The actors alternate in the roles of Man and Other Man, an interesting exercise that fits with Broken Gears' philosophy of keeping artists and audience a little on edge. Folsom and Swearingen are so good, it'd be worth seeing this show twice to compare performances.
Yes, two thumbs up for The Hand.
Another two-hander is also a two-hanky-er out at WaterTower Theatre in Addison. Shooting Star by Steven Dietz, directed by Mark Fleischer, works on the old "stuckinna" gimmick. Reed (played by James Crawford) and Elena (Diana Sheehan) are marooned in a snowed-in airport for 14 hours (the airline terminal scenery by Michael Sullivan even has a "window" overlooking the snowy tarmac).

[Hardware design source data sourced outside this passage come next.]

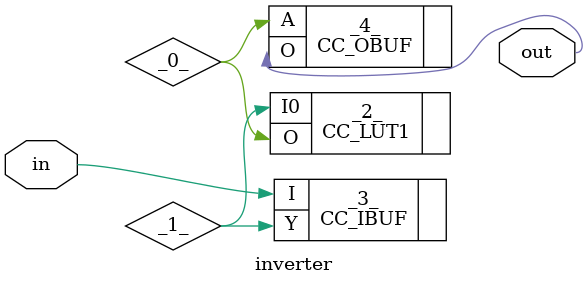
<source format=v>
/* Generated by Yosys 0.17+33 (git sha1 0b1a1a576, gcc 11.2.0-19ubuntu1 -fPIC -Os) */

module inverter(in, out);
  wire _0_;
  wire _1_;
  input in;
  wire in;
  output out;
  wire out;
  CC_LUT1 #(
    .INIT(2'h1)
  ) _2_ (
    .I0(_1_),
    .O(_0_)
  );
  CC_IBUF _3_ (
    .I(in),
    .Y(_1_)
  );
  CC_OBUF _4_ (
    .A(_0_),
    .O(out)
  );
endmodule

</source>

The characters were a couple in college and briefly after graduation, but they haven't seen or spoken to each other in 25 years. He's a stuffy sales exec chasing deals at the expense of family time. She's single, a yoga-loving granola cruncher who's quick with a quip. In the deserted airport lounge, they wait out the blizzard, reminiscing about the Court and Spark years of the 1970s and letting their old feelings warm up again.
Scriptwise, the 90-minute play is formulaic commercial schlockaroni. But darned if Crawford and Sheehan, two more terrific Dallas actors who rarely get to play romantic leads, don't bring it off and then some. They're the right ages for the roles and they bring to Reed and Elena a lovely, authentic familiarity. You can feel the spark of that old connection between these characters, like we all had, or wanted to have, with someone from our salad days.
When the snow stops falling and they have to say goodbye and fly away from each other, it's sweet and sad. Sniff, sniff. It got me.
The best part of Abraham Lincoln's Big Gay Dance Party is the title. A hit at the 2009 New York International Fringe Festival, the play by Aaron Loeb is getting its local premiere with the amateur company Level Ground Arts, which uses the stage at the Kim Dawson Theatre.
Little of this production captures the antic, satiric tone of what should be a faster-moving farce. The show is divided into three long acts, each telling the same story—about a small-town Illinois teacher on trial for teaching 9-year-olds that Honest Abe's love for friend Joshua Speed had lavender overtones—from a different character's perspective. A member of the audience is tasked with deciding whose POV goes first and second. Between scenes, the cast dances around the stage in awkward ants-in-their-pants choreography. Cue eye-roll sequence in 3-2-1.
Director Warner Jacobi has a couple of good actors in his cast. Allen Mathews exhibits a well-honed Ned Beatty bluster as a red-state politician/prosecutor trying to make political hay out of homophobia. Dick Monday, playing numerous roles, including the 16th president, is head-to-toe funny every minute he's visible. Some other members of the large ensemble, who will go nameless here, should investigate taking some acting classes.
The amateur status of Level Ground Arts is evident in the cardboard scenery, splotchy lighting and poor direction. Actors line up single file across the stage (always the sign of the non-pro theater troupe), and they frequently turn their backs and talk to the back wall.
Testing patience even further, the broad comedy too often lapses into heavy polemic speechifying. Valid points are made about intolerance and the rights of gays and ethnic minorities, but playwright Loeb is no Larry Kramer. He's not even Cosmo Kramer.
Running just under three hours, Abraham Lincoln's Big Gay Dance Party could cut half its dialogue and most of its dancing and be twice as funny. Four score and seven minutes' worth sounds just about right.